Barros compara a situação com a de alguém que empresta uma roupa a um amigo e pede ela de volta anos depois: "Se ele está usando sua camisa há quatro ou cinco anos e de repente você pede para que ela seja devolvida, possivelmente vai encontrar alguma resistência".

A sugestão de que a FIA pode estar buscando recuperar o que acredita merecer como dona da F1 se encaixa com declarações recentes de Sulayem. Falando sobre os limites de pista no começo do ano, ele sugeriu que seria injusto esperar que a FIA controlasse as coisas com um "valor mínimo" considerando os bilhões que a F1 gera atualmente.

Stefano Domenicali, CEO, Formula 1, Max Verstappen, Red Bull Racing, 2nd position and 2023 drivers world champion, Oscar Piastri, McLaren, 1st position, Lando Norris, McLaren, 3rd position, Mohammed bin Sulayem, President, FIA

Photo by: Andy Hone / Motorsport Images

Stefano Domenicali, CEO, Formula 1, Max Verstappen, Red Bull Racing, 2nd position and 2023 drivers world champion, Oscar Piastri, McLaren, 1st position, Lando Norris, McLaren, 3rd position, Mohammed bin Sulayem, President, FIA

"Nosso acordo tem que ser melhor", disse. "É preciso lembrar de algo: o campeonato é nosso. Eu represento o proprietário e nós alugamos isso. Nossa missão é diferente da Liberty, mas estamos no mesmo barco".

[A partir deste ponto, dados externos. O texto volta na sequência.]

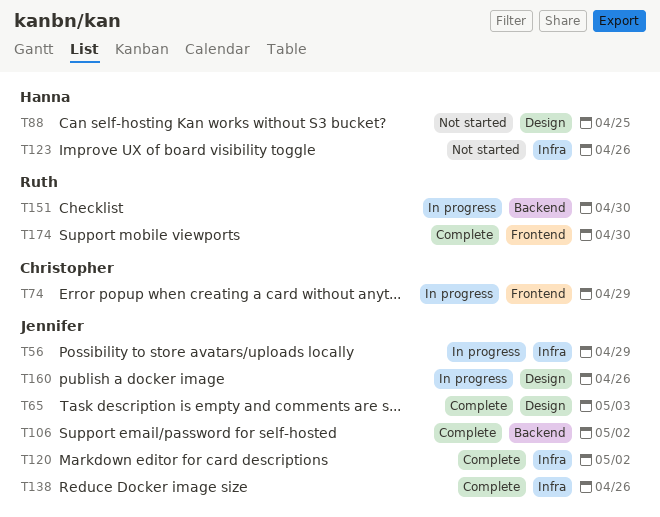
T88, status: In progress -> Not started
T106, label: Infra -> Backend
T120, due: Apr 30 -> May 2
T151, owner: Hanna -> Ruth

"Não deveríamos dirigir essa grande responsabilidade com um valor reduzido. Somos transparentes. Dizemos o quanto que isso nos custa. As pessoas sabem o quanto vale cada equipe de F1, mas a FIA deveria ser livre, tendo todos os recursos necessários para dirigir isso da melhor forma possível. Cada vez que nós somos melhores, as equipes são melhores, o esporte é melhor".

Por mais que ainda existam tensões óbvias, que inevitavelmente marcam as linhas de batalha nas discussões do próximo Pacto de Concórdia, que terá validade a partir de 2026, Barros não acredita que as diferenças entre FIA e FOM sejam irreconciliáveis. Ele acredita que as relações estejam melhorando em certos níveis, por mais que existam dificuldades pelo caminho.

"Tivemos momentos de conflitos, alguns mal-entendidos, e o estilo foi questionado, mas acredito que estejamos melhorando. Tivemos, nestes dois anos, todas essas tensões, mas acredito que esteja muito melhor, no sentido de que começamos a entender o que significa essa propriedade comercial, e é disso que estamos falando".

"Estou convencido de que estamos chegando e, espero que estejamos no final desse processo, porque, goste ou não, estamos em uma mesma cama. Somos um casal e temos que nos deitar na cama todas as noites, então temos que tentar, ambas as partes, para dormirmos da melhor forma possível".

As frustrações que persistem da parte da FIA pela venda de 100 anos são evidentes, mas está feito. Ela sabe que terá que aguardar 87 anos para entender como ficam as coisas. Mas há elementos que ela acredita que precisa recuperar agora. E, para isso, Sulayem se lançou ao ataque, talvez não da melhor forma possível.

Será fascinante ver se essa postura agressiva se mantém ou se, após os últimos acontecimentos, a FIA se dá conta de que uma atitude conciliadora será o melhor caminho para o sucesso. Como disse Barros: "A decisão foi tomada há anos e não podemos fazer nada. Mas podemos assegurar que, dentro do contrato e com as novas regras de competição, nos adaptaremos. Isso é importante".